O presidente do Supremo Tribunal Federal, Luiz Fux, divulgou nota sobre o assassinato da juíza Viviane, e se disse comprometido “com o desenvolvimento de ações que identifiquem a melhor forma de prevenir e erradicar a violência doméstica contra as mulheres no Brasil”. Só no primeiro semestre deste ano, em meio ao isolamento social imposto pelo novo coronavírus, 648 mulheres (1,9% a mais do que em igual período de 2019) foram mortas pelo marido, ex-companheiro ou ex-namorado. Até setembro último, foram 82.250 ocorrências de violência doméstica. No ranking mundial, o Brasil é o quinto país mais perigoso para pessoas do sexo feminino. Aqui, o machismo é um dos principais gatilhos para as atrocidades. Os homens veem as mulheres como objetos, dos quais são proprietários, e apelam ao ato extremo, quando ela rompe com a união ou o namoro.
A aplicação das medidas protetivas, previstas na Lei Maria da Penha (Lei nº 11.340/2006), tem falhado no país.
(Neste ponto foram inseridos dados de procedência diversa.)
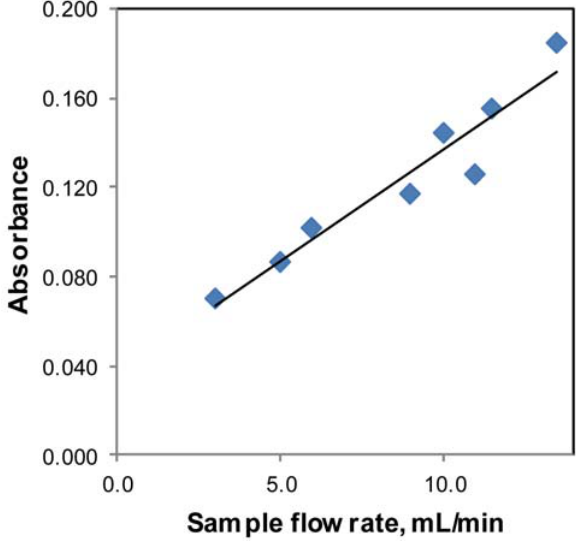
Figure 3. The effect of the flow rate of the sample solution on ab- sorbance. Sample volume was 10 mL, Cr(VI) concentration was 1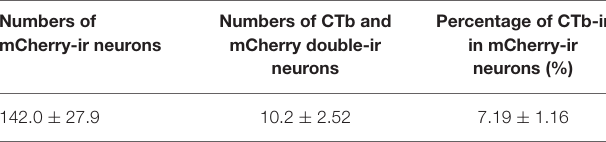
TABLE 1 | Numbers and percentages of mCherry and CTb-immunoreactive neurons in the NAc after CTb injection into the LH.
No período mais crítico da pandemia, os dados nacionais indicaram uma queda na concessão de medidas protetivas de urgência para as mulheres. No ar, ficou a suspeita de que elas, em razão do isolamento, não tiveram acesso à rede de proteção e aos canais de denúncia.
Além disso, há juízes que ignoram a legislação ou se recusam a aplicá-la. Poucos dias atrás, em São Paulo, o juiz Rodrigo de Azevedo Costa, durante uma audiência virtual de processo de pensão alimentícia com guarda dos filhos menores, afirmou que não estava “nem aí para a Lei Maria da Penha”. E acrescentou: “Ninguém agride ninguém de graça”.
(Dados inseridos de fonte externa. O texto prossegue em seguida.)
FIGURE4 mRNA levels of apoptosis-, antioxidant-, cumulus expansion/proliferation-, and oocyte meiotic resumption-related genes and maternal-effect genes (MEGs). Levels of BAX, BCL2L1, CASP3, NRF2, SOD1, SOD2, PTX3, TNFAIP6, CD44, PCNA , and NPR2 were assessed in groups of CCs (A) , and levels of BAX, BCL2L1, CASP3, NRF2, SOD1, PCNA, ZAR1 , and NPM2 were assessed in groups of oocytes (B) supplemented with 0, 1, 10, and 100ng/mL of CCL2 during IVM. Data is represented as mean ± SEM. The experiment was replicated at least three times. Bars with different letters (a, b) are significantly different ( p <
O juiz ainda questionou as medidas protetivas: “Ah, mas tem a medida protetiva? Pois é, quando cabeça não pensa, o corpo padece. Será que vale a pena ficar levando esse negócio pra frente?” Ao tomar conhecimento do conteúdo da gravação, a Corregedoria do Tribunal de Justiça de São Paulo informou que apuraria a conduta do magistrado.
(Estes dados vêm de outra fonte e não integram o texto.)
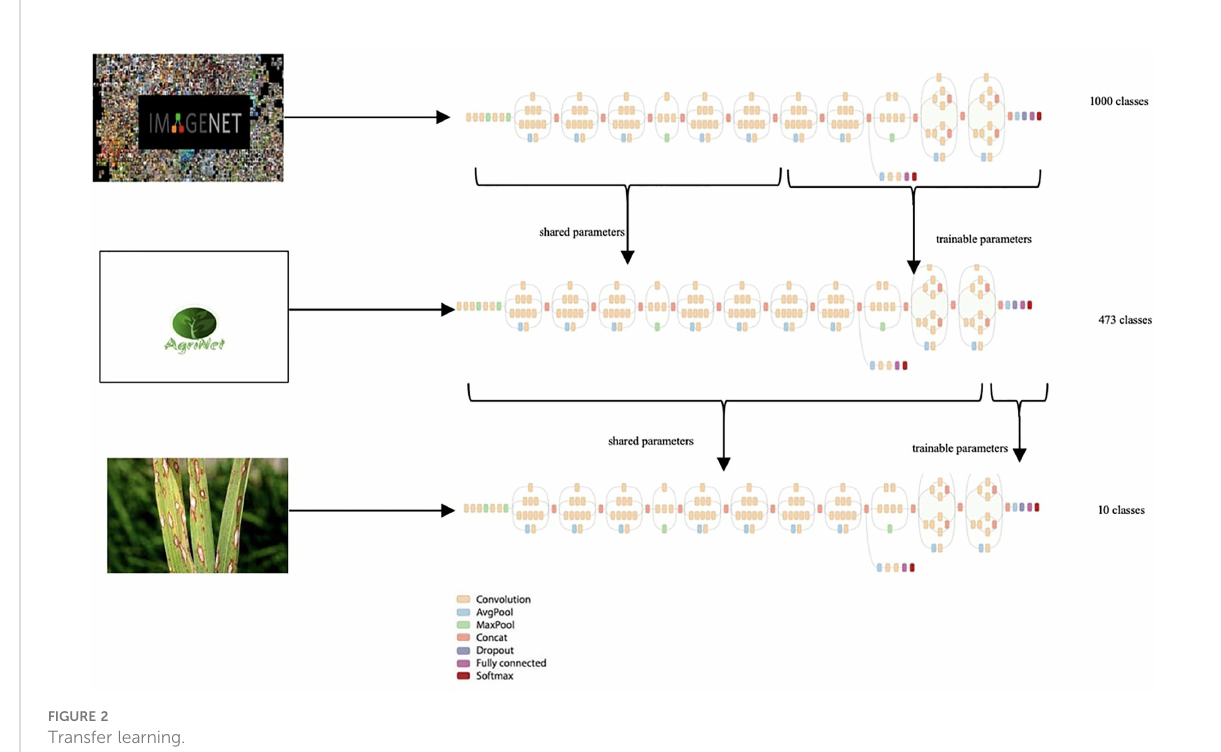
FIGURE 2 Transfer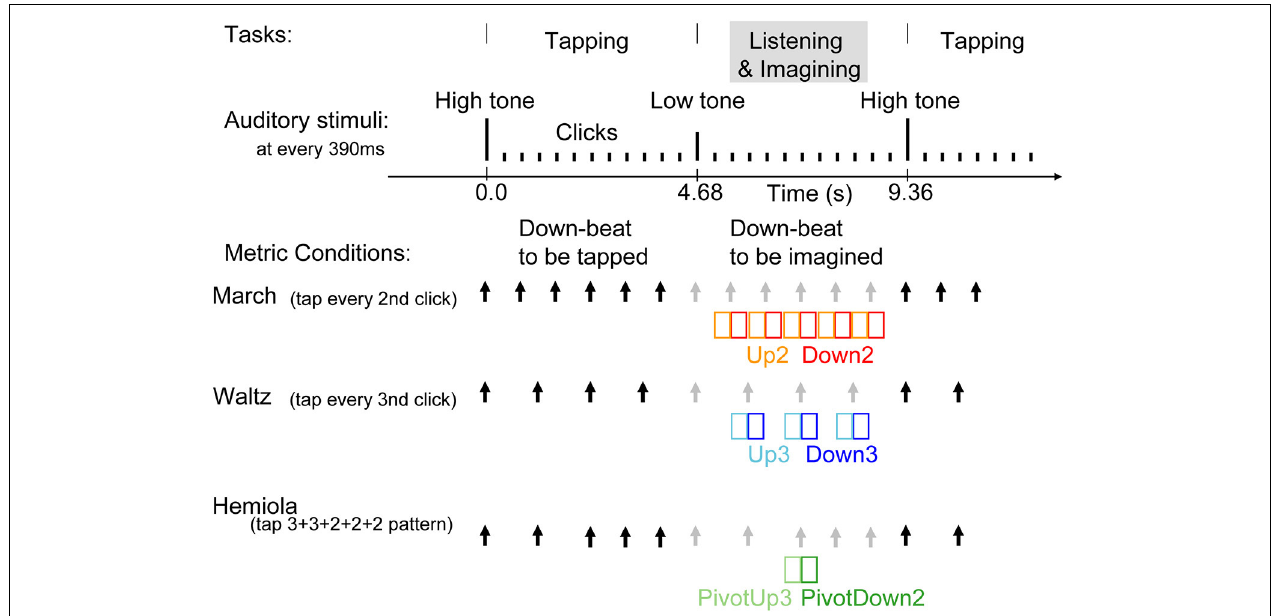
FIGURE 2 | Stimulus sequence and tasks. Auditory stimuli were 25ms tones presented every 390ms. Changes in pitch cued the beginning and the end of the tapping interval. The same stimulus was used for all three conditions. At a high-pitched 1000-Hz tone, the participants started tapping at every second tone in the march condition, at every third tone in the waltz condition, or twice in every third tone, followed by three times in every second tone, in the hemiola condition. The three conditions were run in separate experimental blocks. The black arrows indicate the downbeats with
A letalidade do machismo revela que uma parcela dos homens precisa ser tratada. A mudança de comportamento não passa apenas pelas ações judiciais ou sanções penais mais rigorosas. Exige reeducação dos infectados pelo machismo, uma epidemia tão mortal quanto o novo coronavírus, que afeta a integridade de mulheres e de famílias há séculos. Os avanços na legislação intimidam os agressores, mas não têm sido capazes de detê-los. Muitos deles, infelizmente, acabam beneficiados pela omissão das vítimas e, ainda, pela leniência em instâncias do Judiciário.